Our guest for this week’s episode has spent her career making the internet a safer place, and she helps us answer this question. Tracy Chou is an entrepreneur, a software engineer, and the founder and CEO of Block Party, an app that helps its users filter out harassment on Twitter. This year, she was chosen as one of Time Magazine’s 2022 Women of the Year for her work.
Tracy tells us about her inspiration for Block Party, which stems from her experience as an Asian-American woman working in tech. After speaking out about the lack of diversity in her industry on Twitter, she became the target of sexist and racist online attacks. Some of these attacks even escalated to physical stalking, and yet, Tracy felt alone in dealing with this barrage of harassment. Sure, she could block individual people on social media, but that wasn’t as helpful when thousands of accounts were sending her harmful messages. And the police told her they couldn’t enforce consequences for online actions. Navigating so much harassment by herself took a huge toll on her mental health.

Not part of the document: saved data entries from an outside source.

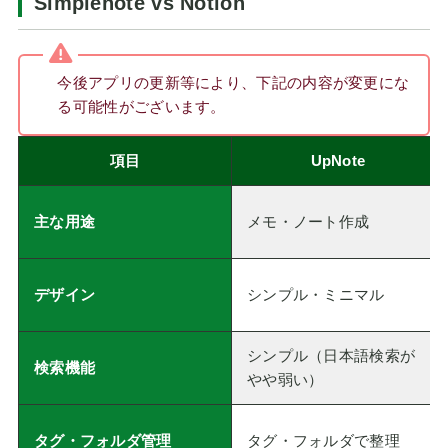
Simplenote vs Notion
今後アプリの更新等により、下記の内容が変更にな
る可能性がございます。
項目
UpNote
主な用途
メモ・ノート作成
デザイン
シンプル・ミニマル
シンプル（日本語検索が
検索機能
やや弱い）
タグ・フォルダ管理
タグ・フォルダで整理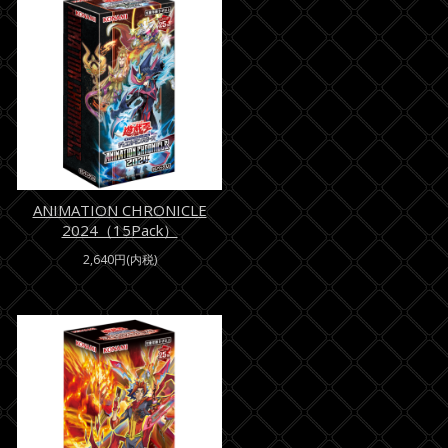
ANIMATION CHRONICLE
2024（15Pack）
2,640円(内税)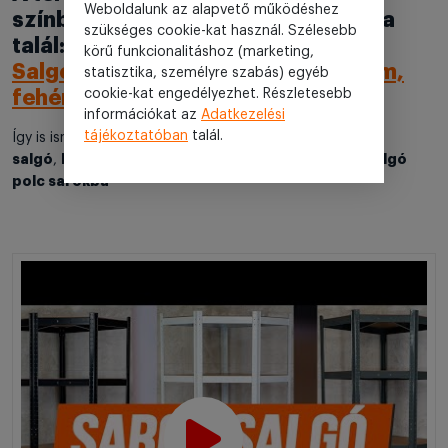
Weboldalunk az alapvető működéshez
színben egyező elemet ide kattintva
szükséges cookie-kat használ. Szélesebb
talál:
körű funkcionalitáshoz (marketing,
Salgó polc, 5 szintes 180x90x40cm,
statisztika, személyre szabás) egyéb
fehér
cookie-kat engedélyezhet. Részletesebb
információkat az
Adatkezelési
tájékoztatóban
talál.
5 polcos salgó
csavarozás mentes
Így is ismerheti:
,
salgó
MDF lapos salgó, fehér polc, sarok salgó, salgó
,
polc sarokba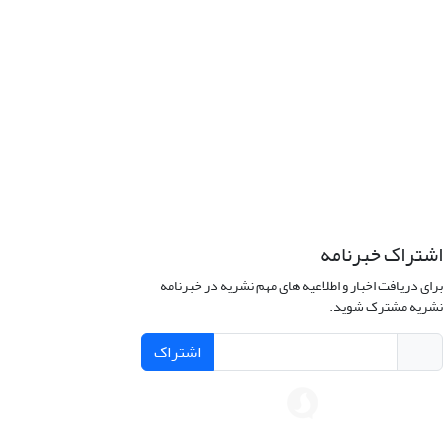
اشتراک خبرنامه
برای دریافت اخبار و اطلاعیه های مهم نشریه در خبرنامه
نشریه مشترک شوید.
اشتراک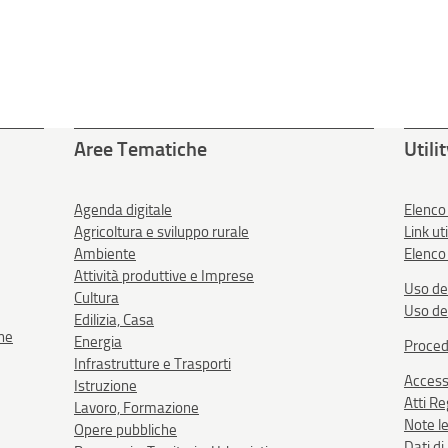
Aree Tematiche
Utili
Agenda digitale
Elenco
Agricoltura e sviluppo rurale
Link uti
Ambiente
Elenco 
Attività produttive e Imprese
Uso de
Cultura
Uso de
Edilizia, Casa
one
Energia
Proced
Infrastrutture e Trasporti
Accessi
Istruzione
Atti R
Lavoro, Formazione
Note le
Opere pubbliche
Dati d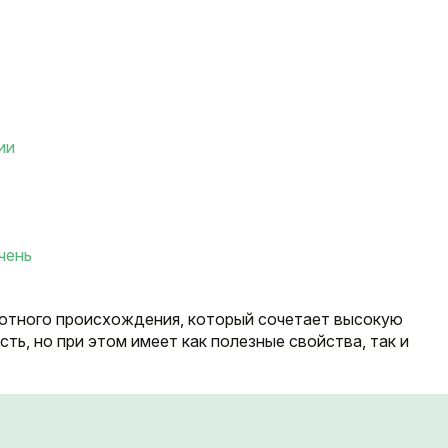
ии
чень
отного происхождения, который сочетает высокую
ть, но при этом имеет как полезные свойства, так и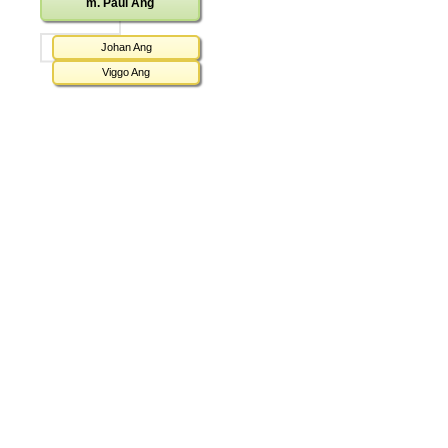
m. Paul Ang
Johan Ang
Viggo Ang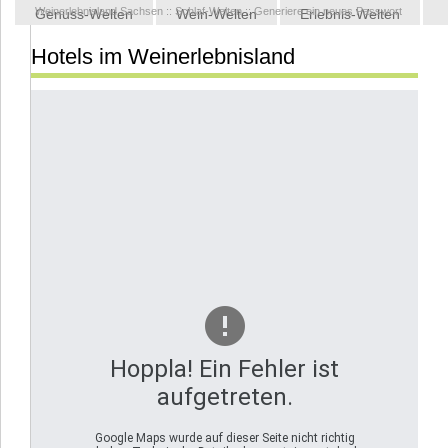
Weinerlebnisland Sachsen
::
Schlaf-Welten
::
Generiere ein neues Passwort
Genuss-Welten
Wein-Welten
Erlebnis-Welten
Hotels im Weinerlebnisland
Kontakt
Hoppla! Ein Fehler ist
aufgetreten.
Google Maps wurde auf dieser Seite nicht richtig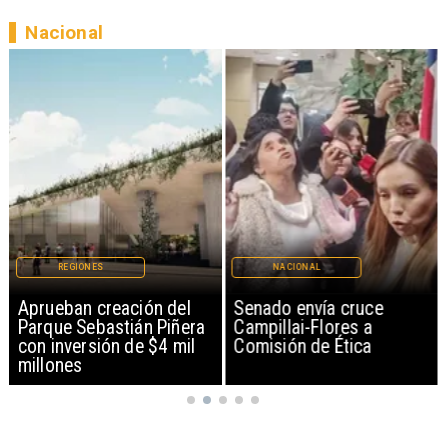
Nacional
REGIONES
NACIONAL
Aprueban creación del
Senado envía cruce
Parque Sebastián Piñera
Campillai-Flores a
con inversión de $4 mil
Comisión de Ética
millones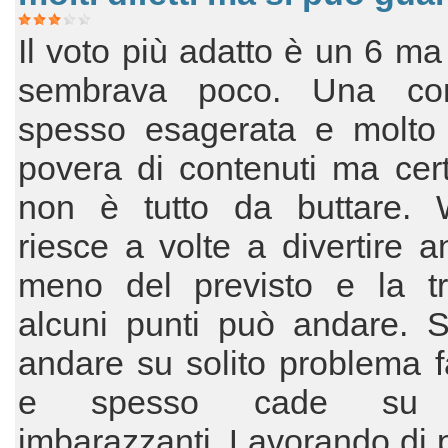
Il voto più adatto è un 6 ma 
sembrava poco. Una co
spesso esagerata e molto
povera di contenuti ma cer
non è tutto da buttare. W
riesce a volte a divertire 
meno del previsto e la t
alcuni punti può andare. S
andare su solito problema f
e spesso cade su 
imbarazzanti. Lavorando di p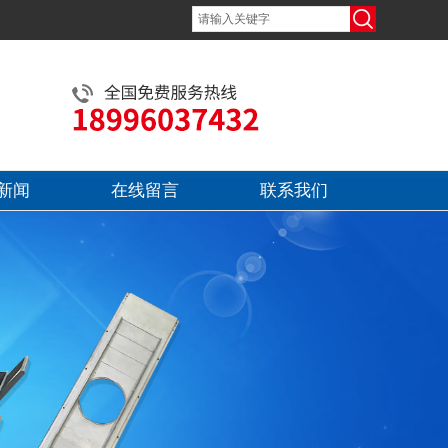
新闻
在线留言
联系我们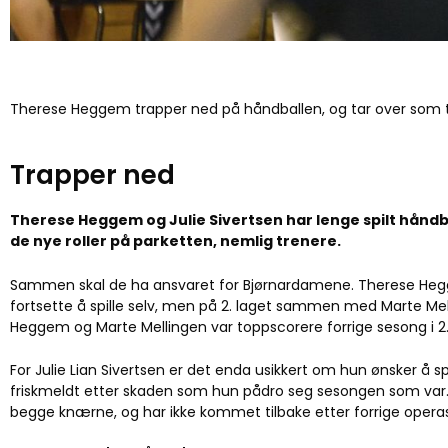
Therese Heggem trapper ned på håndballen, og tar over som trene
Trapper ned
Therese Heggem og Julie Sivertsen har lenge spilt håndba
de nye roller på parketten, nemlig trenere.
Sammen skal de ha ansvaret for Bjørnardamene. Therese He
fortsette å spille selv, men på 2. laget sammen med Marte Me
Heggem og Marte Mellingen var toppscorere forrige sesong i 2.
For Julie Lian Sivertsen er det enda usikkert om hun ønsker å sp
friskmeldt etter skaden som hun pådro seg sesongen som var.
begge knærne, og har ikke kommet tilbake etter forrige operas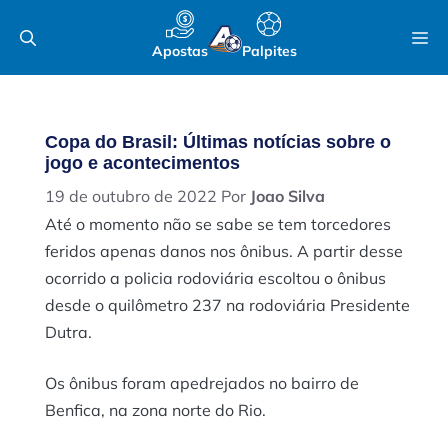
Pular
M
para
Apostas
Palpites
o
conteúdo
Copa do Brasil: Últimas notícias sobre o
jogo e acontecimentos
19 de outubro de 2022
Por
Joao Silva
Até o momento não se sabe se tem torcedores
feridos apenas danos nos ônibus. A partir desse
ocorrido a policia rodoviária escoltou o ônibus
desde o quilômetro 237 na rodoviária Presidente
Dutra.
Os ônibus foram apedrejados no bairro de
Benfica, na zona norte do Rio.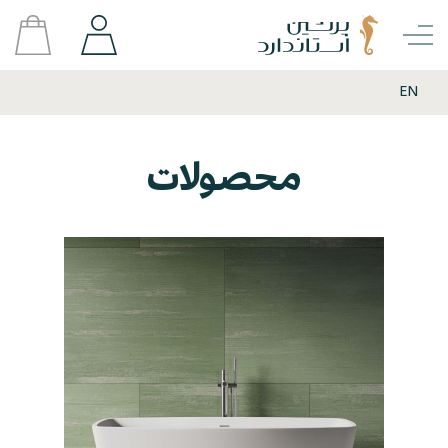
EN
محصولات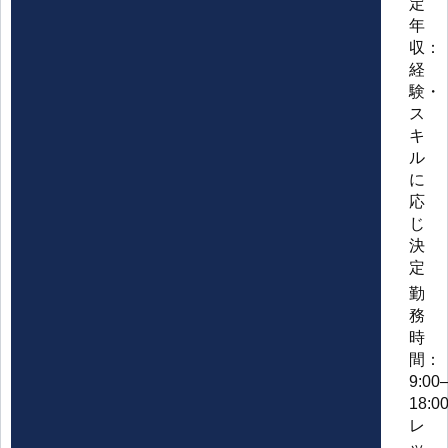
定
年
収：
経
験・
ス
キ
ル
に
応
じ
決
定
勤
務
時
間：
9:00
18:
レ
ッ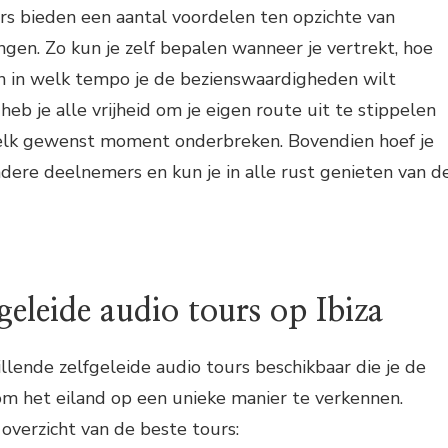
rs bieden een aantal voordelen ten opzichte van
ingen. Zo kun je zelf bepalen wanneer je vertrekt, hoe
 en in welk tempo je de bezienswaardigheden wilt
eb je alle vrijheid om je eigen route uit te stippelen
 elk gewenst moment onderbreken. Bovendien hoef je
dere deelnemers en kun je in alle rust genieten van d
geleide audio tours op Ibiza
hillende zelfgeleide audio tours beschikbaar die je de
om het eiland op een unieke manier te verkennen.
 overzicht van de beste tours: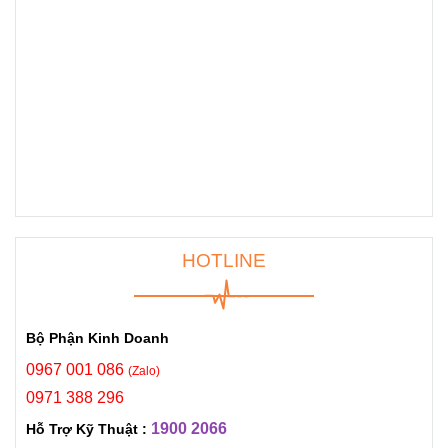
HOTLINE
Bộ Phận Kinh Doanh
0967 001 086
(Zalo)
0971 388 296
1900 2066
Hỗ Trợ Kỹ Thuật :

Tracy built Block Party so that victims of online harassment could take back control. The app gives you the ability to filter out harmful messages on Twitter, limit your interaction with strangers or suspicious accounts, enable friends to help you block harassers, and more. Since her company launched, Tracy says she’s heard from many women that Block Party has made their online spaces much safer.
“When I think about the people who are the most harassed, it’s often women, minorities — people from marginalized backgrounds. These are the people we most want to hear from,” says Tracy. “We’re enabling these people to continue to have a voice so the rest of us can benefit from what they have to say.”
Tracy shares some extra steps that people can take to protect their privacy online. She also gives a pep talk and practical advice to young women who want to break into the tech industry. It’s not easy, says Tracy, but tech startups serve people better when there are more diverse perspectives on the team. Just look at Block Party.
In Mailbag, we tackle a question from a listener who wants to know if she should sell her rental property to pay down her primary mortgage. And in Thrive, what to keep and what to delete from your resume.